Hashcat, the popular password recovery utility advertised as the world’s fastest password cracker, has been released as open source.
The announcement was first made on December 4 on Twitter via an MD5 hash that read “hashcat open source” when cracked. Jens ‘atom’ Steube, the main Hashcat developer, later announced in a post on the official forum that the source code for both Hashcat, the CPU-based tool, and oclHashcat, the GPU-based version, has been released under the MIT license.
Steube, who is a big fan of open source software, explained that he had been thinking of taking this step for a long time.
One of the reasons for making Hashcat and oclHashcat open source is to allow penetration testers and forensic scientists to add and modify algorithms without exposing any potentially sensitive information. Now that the tools are open source, users will also be able to easily integrate external libraries.
Up until now, oclHashcat supported OpenCL (AMD) and CUDA (Nvidia) graphics processors on Linux and Windows, but OS X was not supported because Apple does not allow “offline” compiling of kernel code. Now that the project is open source, users will be able to compile the GPU kernels and use oclHashcat on OS X.
The fact that the password cracking tools have been released as open source under the MIT license will also enable their integration into popular Linux distributions. Steube says he has planned to generate packages for Kali Linux, which is very popular among pentesters.
Kaspersky Lab, whose experts were assisted by Steube in cracking hashes related to the Gauss malware and the Equation group, published a blog post on Monday explaining the benefits of password cracking tools going open source.

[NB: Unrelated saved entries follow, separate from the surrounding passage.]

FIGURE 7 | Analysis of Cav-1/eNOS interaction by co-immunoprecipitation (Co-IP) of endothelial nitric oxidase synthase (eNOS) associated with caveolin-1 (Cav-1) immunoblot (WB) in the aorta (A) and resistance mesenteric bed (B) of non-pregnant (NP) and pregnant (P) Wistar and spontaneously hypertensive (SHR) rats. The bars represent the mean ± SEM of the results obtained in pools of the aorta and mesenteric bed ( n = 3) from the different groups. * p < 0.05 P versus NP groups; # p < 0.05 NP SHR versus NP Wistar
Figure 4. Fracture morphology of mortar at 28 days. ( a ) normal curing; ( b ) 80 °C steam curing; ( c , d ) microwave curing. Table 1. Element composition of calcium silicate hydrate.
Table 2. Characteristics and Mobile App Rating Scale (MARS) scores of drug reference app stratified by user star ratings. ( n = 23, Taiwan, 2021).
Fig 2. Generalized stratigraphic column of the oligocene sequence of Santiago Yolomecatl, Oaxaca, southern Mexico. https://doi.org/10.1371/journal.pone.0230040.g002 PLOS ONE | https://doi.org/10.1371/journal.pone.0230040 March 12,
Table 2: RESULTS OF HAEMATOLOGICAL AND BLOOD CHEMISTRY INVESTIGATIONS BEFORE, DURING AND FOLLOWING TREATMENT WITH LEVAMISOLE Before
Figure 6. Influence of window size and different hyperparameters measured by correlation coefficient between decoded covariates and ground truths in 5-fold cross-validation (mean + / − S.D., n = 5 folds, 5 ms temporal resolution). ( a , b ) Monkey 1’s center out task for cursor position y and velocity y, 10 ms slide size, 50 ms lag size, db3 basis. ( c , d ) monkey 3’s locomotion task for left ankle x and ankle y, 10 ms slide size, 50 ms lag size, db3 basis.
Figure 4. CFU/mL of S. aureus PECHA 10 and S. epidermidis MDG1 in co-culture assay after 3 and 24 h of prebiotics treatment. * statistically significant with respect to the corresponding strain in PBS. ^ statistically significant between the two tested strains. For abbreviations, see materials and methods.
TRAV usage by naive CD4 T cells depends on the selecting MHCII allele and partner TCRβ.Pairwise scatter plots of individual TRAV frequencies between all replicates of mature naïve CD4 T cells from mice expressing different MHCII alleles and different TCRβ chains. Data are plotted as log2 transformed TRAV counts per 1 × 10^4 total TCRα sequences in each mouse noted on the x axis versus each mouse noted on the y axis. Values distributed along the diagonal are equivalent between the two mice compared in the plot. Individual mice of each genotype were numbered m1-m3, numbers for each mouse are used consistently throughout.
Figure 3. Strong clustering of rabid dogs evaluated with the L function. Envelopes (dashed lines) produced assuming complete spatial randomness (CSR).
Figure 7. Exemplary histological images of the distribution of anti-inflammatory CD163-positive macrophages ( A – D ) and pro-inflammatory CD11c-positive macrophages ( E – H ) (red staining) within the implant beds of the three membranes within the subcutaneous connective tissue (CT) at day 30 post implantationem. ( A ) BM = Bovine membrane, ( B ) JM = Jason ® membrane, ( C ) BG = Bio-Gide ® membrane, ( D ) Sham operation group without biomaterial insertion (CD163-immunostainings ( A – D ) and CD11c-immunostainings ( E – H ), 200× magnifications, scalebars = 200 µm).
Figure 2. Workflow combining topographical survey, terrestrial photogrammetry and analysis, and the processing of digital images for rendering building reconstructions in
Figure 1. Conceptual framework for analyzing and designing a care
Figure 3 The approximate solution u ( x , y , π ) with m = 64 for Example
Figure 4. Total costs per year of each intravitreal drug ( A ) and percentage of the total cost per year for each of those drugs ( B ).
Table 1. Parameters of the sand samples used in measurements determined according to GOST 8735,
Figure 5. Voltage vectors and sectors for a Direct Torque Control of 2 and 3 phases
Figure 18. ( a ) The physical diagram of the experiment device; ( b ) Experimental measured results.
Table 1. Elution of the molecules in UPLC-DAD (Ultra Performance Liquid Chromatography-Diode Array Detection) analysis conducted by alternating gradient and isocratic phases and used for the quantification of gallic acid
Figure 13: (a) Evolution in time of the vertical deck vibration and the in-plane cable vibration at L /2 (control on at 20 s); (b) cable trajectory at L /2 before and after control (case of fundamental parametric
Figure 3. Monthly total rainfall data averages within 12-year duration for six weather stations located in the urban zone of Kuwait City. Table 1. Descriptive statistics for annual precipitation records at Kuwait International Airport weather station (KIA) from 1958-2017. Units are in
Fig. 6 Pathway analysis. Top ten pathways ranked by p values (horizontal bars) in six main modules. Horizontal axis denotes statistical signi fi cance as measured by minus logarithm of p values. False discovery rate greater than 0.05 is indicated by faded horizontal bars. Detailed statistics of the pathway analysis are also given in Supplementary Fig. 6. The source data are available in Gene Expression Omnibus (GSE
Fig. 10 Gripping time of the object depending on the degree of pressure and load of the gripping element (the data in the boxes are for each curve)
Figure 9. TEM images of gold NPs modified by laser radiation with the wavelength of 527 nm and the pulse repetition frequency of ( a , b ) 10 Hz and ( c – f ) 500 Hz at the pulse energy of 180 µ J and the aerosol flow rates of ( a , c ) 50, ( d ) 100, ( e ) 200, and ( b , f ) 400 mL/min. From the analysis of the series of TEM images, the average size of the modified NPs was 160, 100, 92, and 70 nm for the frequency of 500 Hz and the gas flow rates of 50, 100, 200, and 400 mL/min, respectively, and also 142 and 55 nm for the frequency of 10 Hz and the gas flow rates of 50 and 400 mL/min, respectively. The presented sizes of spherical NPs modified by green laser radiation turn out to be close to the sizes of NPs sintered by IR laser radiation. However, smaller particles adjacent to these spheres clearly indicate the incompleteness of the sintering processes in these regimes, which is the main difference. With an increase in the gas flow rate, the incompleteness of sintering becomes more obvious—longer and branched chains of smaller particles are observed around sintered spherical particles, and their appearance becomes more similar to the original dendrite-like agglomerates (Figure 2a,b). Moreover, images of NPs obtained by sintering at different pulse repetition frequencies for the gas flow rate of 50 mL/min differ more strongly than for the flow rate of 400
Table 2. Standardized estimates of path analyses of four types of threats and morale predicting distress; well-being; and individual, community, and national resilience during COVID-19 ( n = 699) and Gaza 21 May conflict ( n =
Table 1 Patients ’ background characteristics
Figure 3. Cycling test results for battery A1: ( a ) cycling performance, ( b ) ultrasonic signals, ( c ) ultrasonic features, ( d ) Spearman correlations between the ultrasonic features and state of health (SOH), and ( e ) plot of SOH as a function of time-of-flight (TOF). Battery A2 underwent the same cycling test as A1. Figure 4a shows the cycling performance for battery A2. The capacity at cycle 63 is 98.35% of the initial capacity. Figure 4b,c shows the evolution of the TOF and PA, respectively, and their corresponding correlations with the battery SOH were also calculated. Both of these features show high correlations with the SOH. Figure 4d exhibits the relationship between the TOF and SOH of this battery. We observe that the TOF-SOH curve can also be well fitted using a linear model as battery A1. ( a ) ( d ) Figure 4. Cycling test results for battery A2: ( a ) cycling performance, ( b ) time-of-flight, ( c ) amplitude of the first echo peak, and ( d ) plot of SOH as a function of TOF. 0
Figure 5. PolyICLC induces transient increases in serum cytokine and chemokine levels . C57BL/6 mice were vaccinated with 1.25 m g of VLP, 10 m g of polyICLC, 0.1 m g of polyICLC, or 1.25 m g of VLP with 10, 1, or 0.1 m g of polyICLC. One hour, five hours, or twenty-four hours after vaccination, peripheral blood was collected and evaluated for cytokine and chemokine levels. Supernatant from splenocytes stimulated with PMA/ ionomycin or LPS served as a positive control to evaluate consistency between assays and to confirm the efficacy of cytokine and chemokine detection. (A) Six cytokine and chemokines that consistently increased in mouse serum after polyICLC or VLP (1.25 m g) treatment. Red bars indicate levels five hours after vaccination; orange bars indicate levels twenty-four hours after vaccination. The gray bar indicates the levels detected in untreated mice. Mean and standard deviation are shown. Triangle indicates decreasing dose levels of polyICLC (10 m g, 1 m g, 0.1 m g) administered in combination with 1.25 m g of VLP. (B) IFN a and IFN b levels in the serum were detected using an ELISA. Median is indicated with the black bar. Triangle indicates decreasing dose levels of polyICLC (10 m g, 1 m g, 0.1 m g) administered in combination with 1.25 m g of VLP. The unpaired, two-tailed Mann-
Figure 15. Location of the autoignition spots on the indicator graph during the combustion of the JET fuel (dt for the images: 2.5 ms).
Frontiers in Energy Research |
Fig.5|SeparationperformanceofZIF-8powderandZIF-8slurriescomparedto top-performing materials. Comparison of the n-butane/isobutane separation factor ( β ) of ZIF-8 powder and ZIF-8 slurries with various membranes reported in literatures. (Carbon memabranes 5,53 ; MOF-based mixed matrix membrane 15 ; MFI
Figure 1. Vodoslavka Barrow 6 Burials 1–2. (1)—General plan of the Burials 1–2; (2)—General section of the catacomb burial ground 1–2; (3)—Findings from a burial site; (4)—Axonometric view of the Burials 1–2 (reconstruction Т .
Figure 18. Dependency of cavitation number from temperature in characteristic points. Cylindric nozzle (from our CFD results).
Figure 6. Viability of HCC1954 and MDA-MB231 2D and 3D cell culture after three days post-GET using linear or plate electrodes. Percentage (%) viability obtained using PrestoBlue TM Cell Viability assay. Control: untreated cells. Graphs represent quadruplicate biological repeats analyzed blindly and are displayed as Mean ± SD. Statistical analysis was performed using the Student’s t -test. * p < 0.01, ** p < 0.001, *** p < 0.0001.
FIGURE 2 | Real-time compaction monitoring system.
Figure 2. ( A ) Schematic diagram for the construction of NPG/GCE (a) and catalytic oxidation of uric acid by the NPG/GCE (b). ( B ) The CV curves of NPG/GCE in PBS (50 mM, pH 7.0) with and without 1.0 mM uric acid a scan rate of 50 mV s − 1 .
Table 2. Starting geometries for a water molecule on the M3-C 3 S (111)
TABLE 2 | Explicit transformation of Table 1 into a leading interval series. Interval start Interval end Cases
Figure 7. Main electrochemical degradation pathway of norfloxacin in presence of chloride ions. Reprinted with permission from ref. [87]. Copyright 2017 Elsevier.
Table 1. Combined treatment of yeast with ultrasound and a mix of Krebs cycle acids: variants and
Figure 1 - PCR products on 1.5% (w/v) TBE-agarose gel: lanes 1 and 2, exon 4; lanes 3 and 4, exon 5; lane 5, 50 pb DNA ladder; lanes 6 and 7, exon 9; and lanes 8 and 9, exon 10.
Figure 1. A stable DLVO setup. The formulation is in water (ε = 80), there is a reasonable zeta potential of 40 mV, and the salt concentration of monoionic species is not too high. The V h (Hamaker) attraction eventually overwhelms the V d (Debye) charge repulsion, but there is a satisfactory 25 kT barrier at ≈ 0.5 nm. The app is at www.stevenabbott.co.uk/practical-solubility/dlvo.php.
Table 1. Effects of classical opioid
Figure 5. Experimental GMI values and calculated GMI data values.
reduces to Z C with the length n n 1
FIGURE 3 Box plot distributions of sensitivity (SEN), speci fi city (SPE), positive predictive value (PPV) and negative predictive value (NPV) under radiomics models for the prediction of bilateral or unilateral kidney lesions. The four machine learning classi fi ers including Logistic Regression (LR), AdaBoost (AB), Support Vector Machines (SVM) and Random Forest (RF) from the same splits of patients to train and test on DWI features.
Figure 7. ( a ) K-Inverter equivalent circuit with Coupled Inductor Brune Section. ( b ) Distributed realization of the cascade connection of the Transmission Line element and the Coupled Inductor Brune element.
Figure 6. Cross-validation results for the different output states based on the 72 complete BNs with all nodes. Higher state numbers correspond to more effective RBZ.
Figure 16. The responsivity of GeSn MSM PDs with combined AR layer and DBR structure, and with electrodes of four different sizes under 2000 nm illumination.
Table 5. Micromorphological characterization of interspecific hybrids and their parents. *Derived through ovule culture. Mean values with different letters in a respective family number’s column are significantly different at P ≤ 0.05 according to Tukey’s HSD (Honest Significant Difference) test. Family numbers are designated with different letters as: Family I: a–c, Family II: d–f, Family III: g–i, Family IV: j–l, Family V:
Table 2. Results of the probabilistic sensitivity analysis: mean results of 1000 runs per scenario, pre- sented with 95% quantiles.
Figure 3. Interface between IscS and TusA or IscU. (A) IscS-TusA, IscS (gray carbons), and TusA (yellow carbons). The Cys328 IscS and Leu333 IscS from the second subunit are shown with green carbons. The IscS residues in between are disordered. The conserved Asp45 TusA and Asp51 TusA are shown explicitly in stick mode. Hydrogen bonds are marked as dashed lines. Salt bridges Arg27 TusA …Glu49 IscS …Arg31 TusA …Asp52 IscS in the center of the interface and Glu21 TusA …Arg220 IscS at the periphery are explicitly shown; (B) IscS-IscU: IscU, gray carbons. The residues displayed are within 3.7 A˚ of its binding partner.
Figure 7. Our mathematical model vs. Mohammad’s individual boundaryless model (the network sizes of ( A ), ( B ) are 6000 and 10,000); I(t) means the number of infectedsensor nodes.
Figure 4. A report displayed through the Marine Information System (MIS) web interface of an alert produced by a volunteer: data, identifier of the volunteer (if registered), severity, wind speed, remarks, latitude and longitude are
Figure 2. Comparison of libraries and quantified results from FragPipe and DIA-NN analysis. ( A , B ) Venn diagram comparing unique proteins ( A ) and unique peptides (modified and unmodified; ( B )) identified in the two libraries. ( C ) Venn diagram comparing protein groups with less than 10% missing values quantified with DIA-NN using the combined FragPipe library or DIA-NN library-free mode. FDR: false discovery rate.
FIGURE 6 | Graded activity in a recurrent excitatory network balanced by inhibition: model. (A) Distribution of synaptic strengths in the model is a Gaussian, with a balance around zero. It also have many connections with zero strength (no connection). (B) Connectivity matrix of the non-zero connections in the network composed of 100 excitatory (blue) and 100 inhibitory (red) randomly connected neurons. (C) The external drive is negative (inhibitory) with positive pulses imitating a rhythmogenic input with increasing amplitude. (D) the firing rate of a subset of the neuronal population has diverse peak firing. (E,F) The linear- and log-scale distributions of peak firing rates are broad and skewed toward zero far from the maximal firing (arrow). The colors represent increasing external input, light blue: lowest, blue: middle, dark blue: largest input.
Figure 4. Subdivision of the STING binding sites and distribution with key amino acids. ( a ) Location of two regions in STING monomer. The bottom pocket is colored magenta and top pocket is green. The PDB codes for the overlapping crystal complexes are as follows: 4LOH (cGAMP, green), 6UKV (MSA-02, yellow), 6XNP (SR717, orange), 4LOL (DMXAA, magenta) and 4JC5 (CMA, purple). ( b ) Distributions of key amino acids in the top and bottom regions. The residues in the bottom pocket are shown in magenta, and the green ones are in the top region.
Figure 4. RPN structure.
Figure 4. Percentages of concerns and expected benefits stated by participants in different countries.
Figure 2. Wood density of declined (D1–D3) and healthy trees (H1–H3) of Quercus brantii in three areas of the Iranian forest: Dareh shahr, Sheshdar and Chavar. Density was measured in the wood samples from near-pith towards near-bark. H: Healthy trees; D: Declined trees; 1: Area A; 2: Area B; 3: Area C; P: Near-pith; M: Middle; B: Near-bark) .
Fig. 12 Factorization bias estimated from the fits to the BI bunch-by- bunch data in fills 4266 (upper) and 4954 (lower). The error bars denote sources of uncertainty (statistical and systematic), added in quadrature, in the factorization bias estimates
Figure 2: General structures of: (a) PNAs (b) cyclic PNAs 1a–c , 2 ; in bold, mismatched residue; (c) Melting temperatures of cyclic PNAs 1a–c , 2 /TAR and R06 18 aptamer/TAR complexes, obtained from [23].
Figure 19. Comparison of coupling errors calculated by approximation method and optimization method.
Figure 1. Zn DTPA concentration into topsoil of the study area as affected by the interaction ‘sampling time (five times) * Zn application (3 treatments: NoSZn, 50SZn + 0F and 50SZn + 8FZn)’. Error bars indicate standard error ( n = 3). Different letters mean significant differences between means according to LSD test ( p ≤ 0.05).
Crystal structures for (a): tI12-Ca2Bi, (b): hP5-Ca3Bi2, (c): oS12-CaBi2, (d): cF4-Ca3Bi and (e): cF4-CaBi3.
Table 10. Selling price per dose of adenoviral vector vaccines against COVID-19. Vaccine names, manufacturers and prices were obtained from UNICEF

“One of the main [password cracking tool] user-groups are penetration-testers. Their job is to evaluate the security in given areas including evaluation of password security. Also forensic-examiners use these tools in order to gain access to required evidence. These cases and tasks are often highly sensitive and apply to strict rules,” explained Kaspersky’s Marco Preuss. “OpenSource offers the possibility of developing customized extensions without leaking any potential sensitive information to external developers of such tools. This applies if different hash-algorithms are required to be audited while pentesting or specific requirements are set in forensic cases e.g. criminal evidence collection for an upcoming lawsuit.”
Steube has pointed out that the open source release of Hashcat does not mean that he is leaving the project. “No way I’d do that! I’ll stay here, providing the same effort as before,” the developer said.
The source code for Hashcat and oclHashcat is available on GitHub. Bug fixes and new features can be submitted, but contributors must ensure that their code complies with a specified set of requirements.